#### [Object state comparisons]
#####

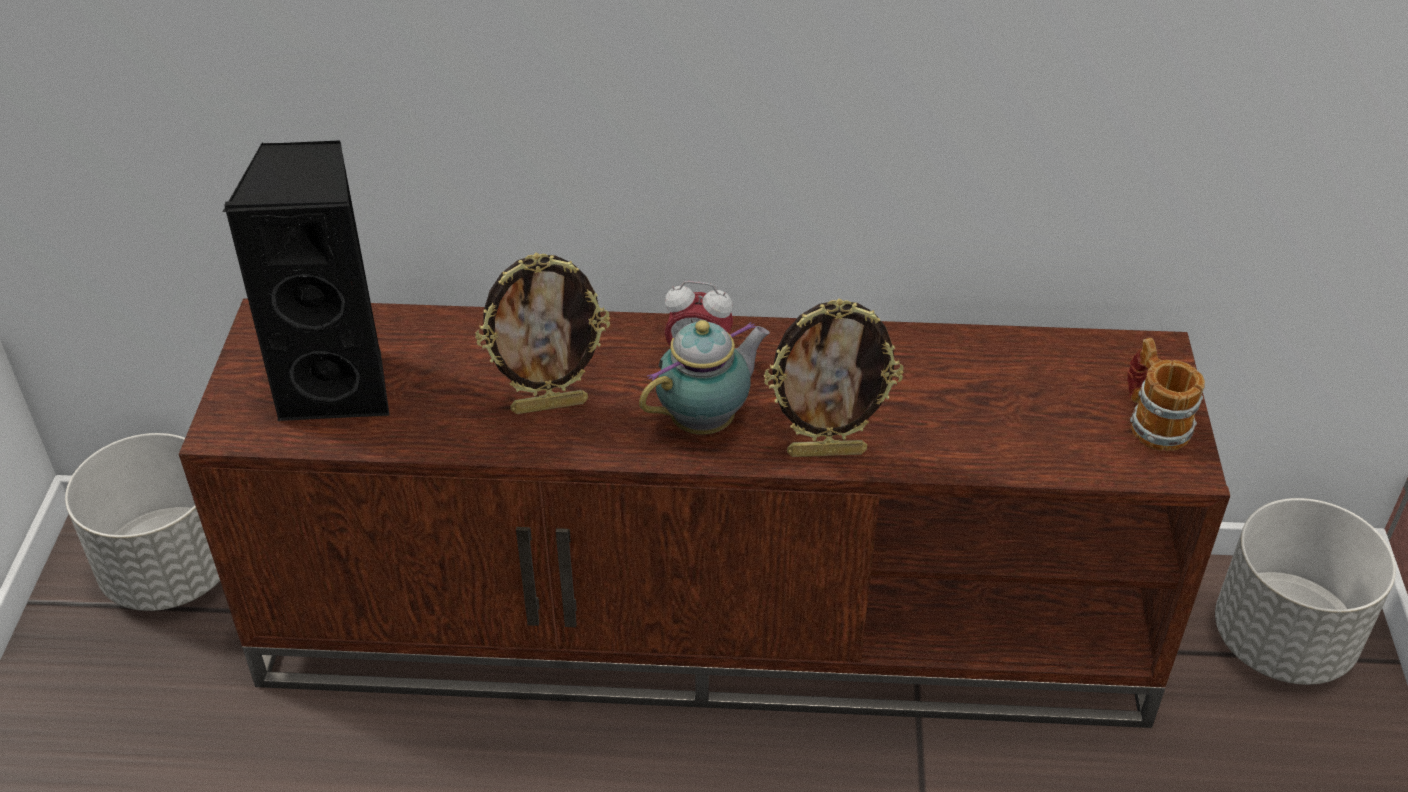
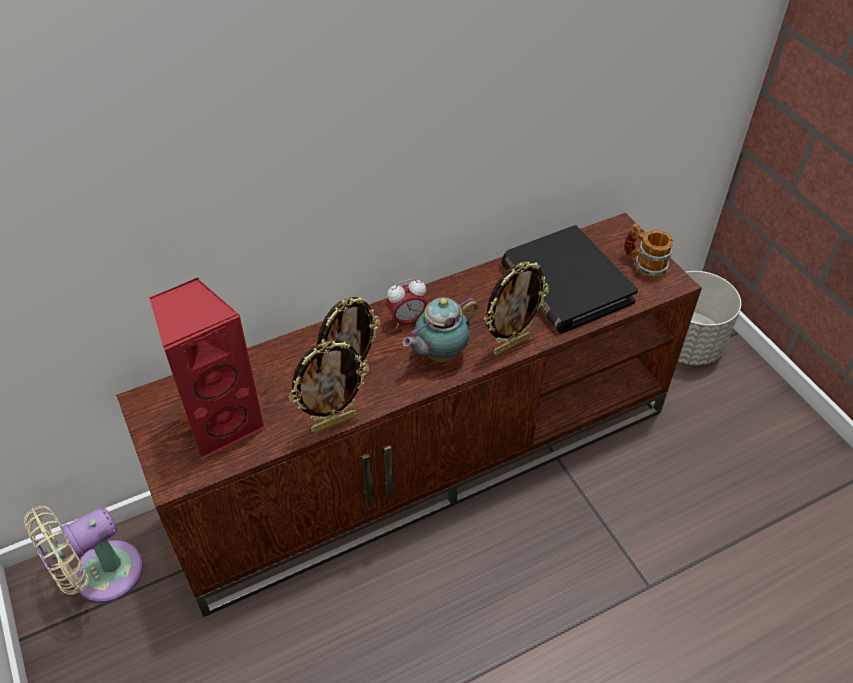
camera: 30 degrees left, 5 degrees up
(172, 571) = (101, 576): grey planter -> beige fan
(340, 386) = (222, 422): black speaker -> red speaker
(483, 448) = (333, 422): none -> picture frame
(707, 421) = (439, 354): teapot -> teapot turned 150 degrees counterclockwise
(991, 399) = (565, 284): none -> black book

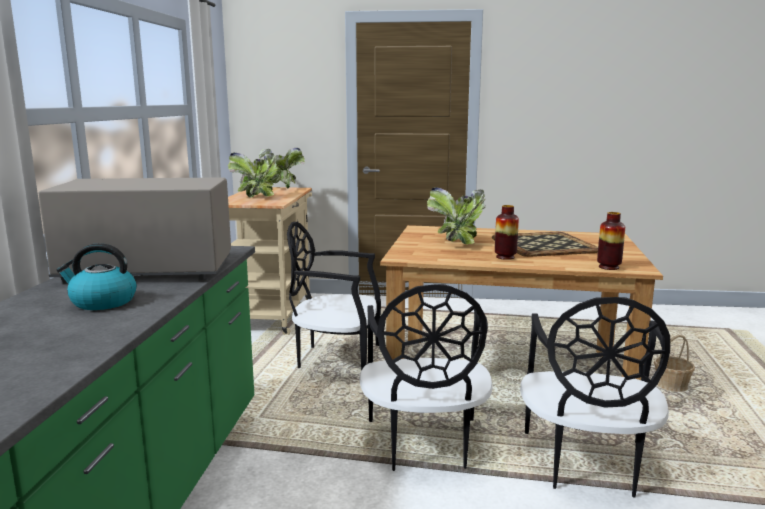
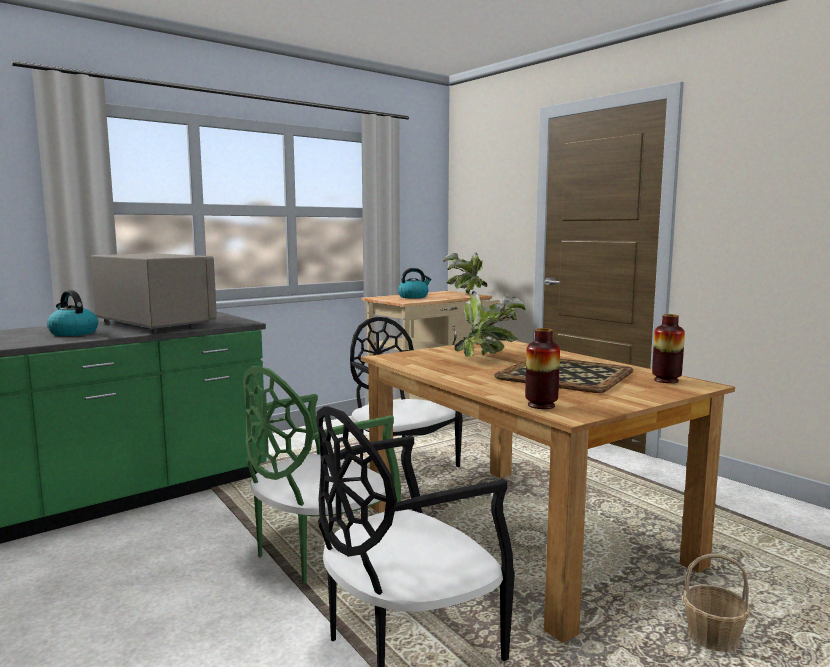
camera: 45 degrees right, 5 degrees down
(257, 197) = (413, 297): potted plant -> kettle
(424, 444) = (319, 552): black chair -> green chair
(505, 257) = (474, 375): vase -> vase (666, 380)

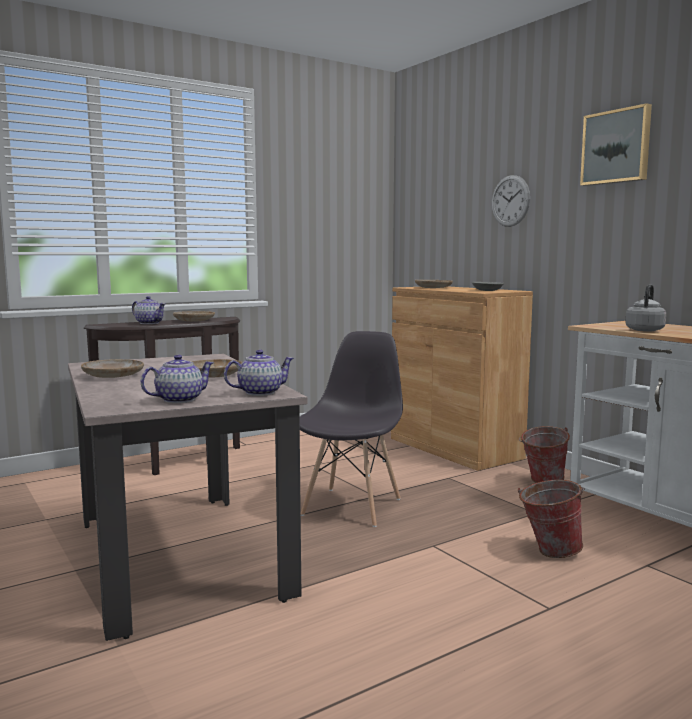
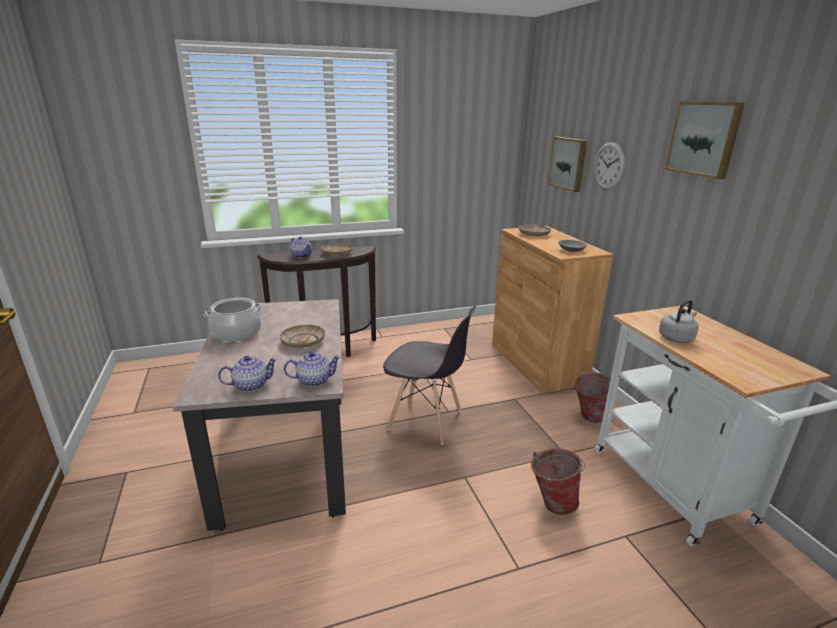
camera: 15 degrees right, 15 degrees up
(113, 375) = (237, 332): beige plate -> cooking pot
(352, 506) = (426, 420): grey chair -> grey chair turned 75 degrees clockwise
(458, 211) = (569, 163): none -> picture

#####

#### [Goal of the exercise]
Pull from the data each line where the string "none" turns up.

#### [Your response]
(483, 448) = (333, 422): none -> picture frame
(991, 399) = (565, 284): none -> black book
(458, 211) = (569, 163): none -> picture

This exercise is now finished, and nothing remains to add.